# Layered retry audit checklist

Use this to find retry multipliers. The failure mode is not a single retry. It is stacked retries across layers.

## Step 1) Map every retry layer

For each layer, write down:

- Where the retry lives
- Max attempts
- Delay strategy
- Per-attempt timeout
- Total time budget
- What gets logged

Common layers:

- Browser or client SDK
- API gateway or reverse proxy
- Service-to-service HttpClient handler
- Polly policy
- Queue redelivery
- Scheduler retry (cron, orchestrator)
- User refresh behavior

## Step 2) Calculate the worst case multiplier

Worst case attempts per user action is often a product of layers.

Example:

- HttpClient retries: 3 attempts
- Polly retries: 3 attempts
- Queue redelivery: 5 deliveries

Worst case attempts per message: 3 * 3 * 5 = 45

If you cannot do this math quickly, you are flying blind.

## Step 3) Pick one retry authority

Choose one place where retries are decided.

Rules:

- One owner sets max attempts and total budget.
- Other layers either do zero retries or only do minimal safety retries.
- Total time budget must be enforced once.

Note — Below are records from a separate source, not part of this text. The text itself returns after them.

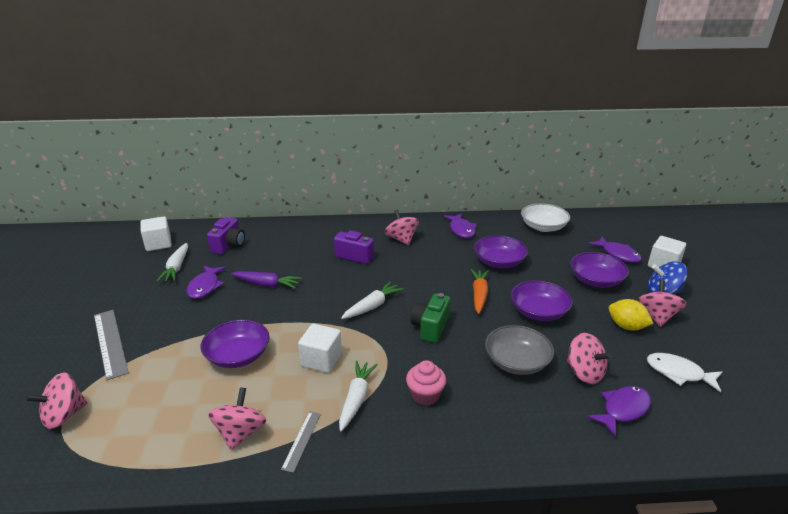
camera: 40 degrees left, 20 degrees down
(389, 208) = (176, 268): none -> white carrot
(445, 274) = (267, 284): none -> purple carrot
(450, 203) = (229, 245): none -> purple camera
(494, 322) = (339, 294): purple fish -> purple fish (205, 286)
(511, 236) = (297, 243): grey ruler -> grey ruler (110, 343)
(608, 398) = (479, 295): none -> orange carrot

## Step 4) Separate retry from escalation

When retries stop, escalation must be actionable.

Define:

- Who gets paged
- What payload is included
- What the first operator action is

## Step 5) Verify backpressure behavior

- 429 is treated as retryable only when bounded
- Retry-After is respected
- Concurrency toward the dependency is capped

## Step 6) Prove it with telemetry

Add these signals:

- attempts per request or attempts per message
- total elapsed time vs total budget
- percentage of calls that hit max attempts
- percentage of calls that escalated

During an incident window, you should be able to answer:

- How many attempts did we generate per user action
- Did we respect total budgets
- Where did the retries come from